The Corner

When Policy Becomes Personal

Virginia Walden Ford, Executive Director of DC Parents for School Choice, Inc., informs me that two of the children who currently receive assistance under the District of Columbia Opportunity Scholarship program attend the exclusive Sidwell Friends school in Washington. Sidwell, where tuition and fees run parents about $30,000 per year, is the school the president’s two daughters attend. 

This highly regarded $14 million scholarship program is slated for termination in the omnibus spending bill now before Congress. This raises a very logical, and difficult, question for President Obama: Will this parent of two Sidwell students affix his signature to a law that will force two of his daughters’ less privileged schoolmates to return to the dysfunctional and dangerous District of Columbia Public School system?

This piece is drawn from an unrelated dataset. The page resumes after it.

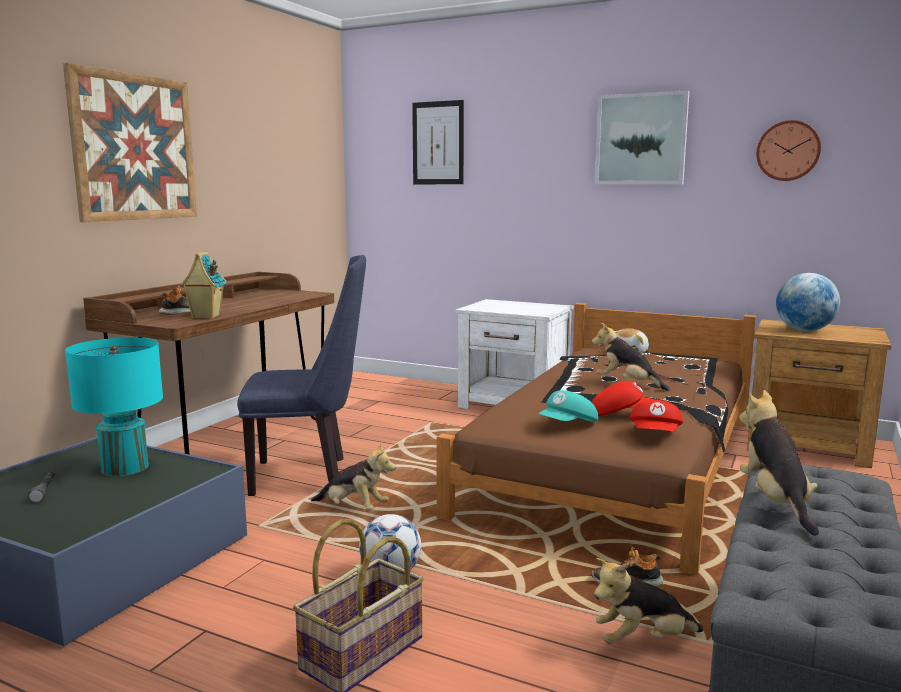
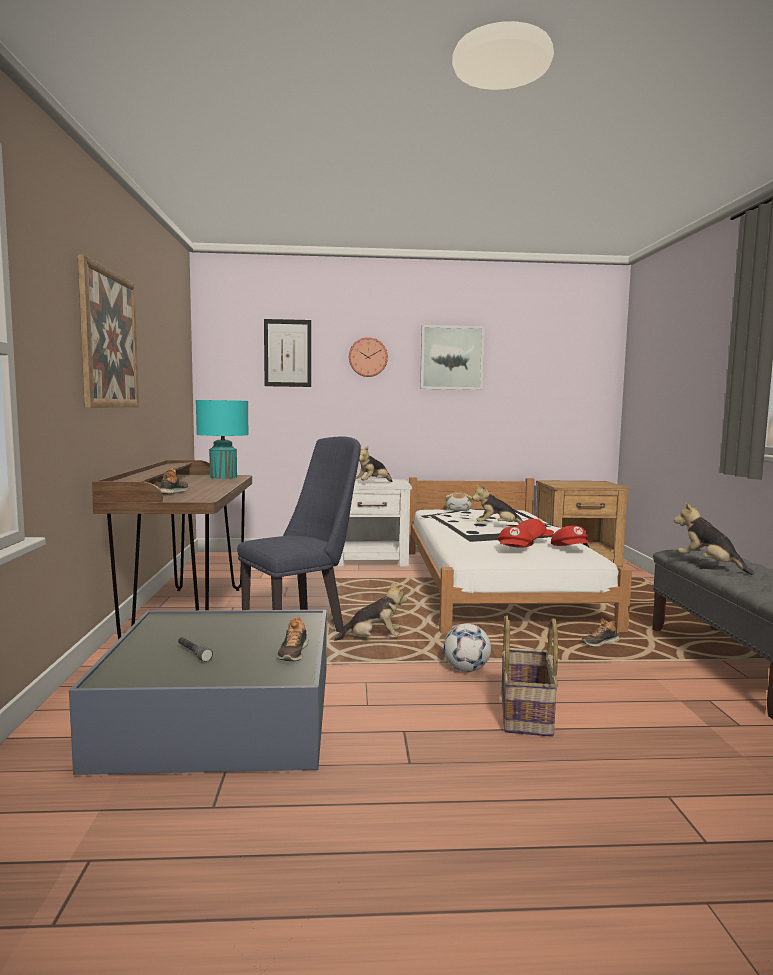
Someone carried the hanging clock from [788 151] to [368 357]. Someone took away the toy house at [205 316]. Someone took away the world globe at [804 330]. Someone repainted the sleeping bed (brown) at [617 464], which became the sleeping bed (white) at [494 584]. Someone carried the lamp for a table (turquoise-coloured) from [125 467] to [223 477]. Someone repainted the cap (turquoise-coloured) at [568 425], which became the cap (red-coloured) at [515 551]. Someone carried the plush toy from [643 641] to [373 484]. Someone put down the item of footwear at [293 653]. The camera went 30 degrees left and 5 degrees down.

Some of the 1,700 D.C. Opportunity Scholarship students undoubtedly attend other exclusive schools in the District, schools that many of Washington’s liberal power elite chose for their own kids. Should the Congress ultimately pull the plug on these scholarships, will some of these well-intentioned folks feel at least a smidgeon of guilt or, better, anger over their departure? After all, what do they say to their own children, who may have befriended the scholarship kids, studied and played on sports teams with them, invited them to their birthday parties and sleepovers?

If nothing else, this story line ought to intrigue the enterprising investigative journalists out there.

Michael G. Franc — Mr. Franc is vice president of government studies at the Heritage Foundation.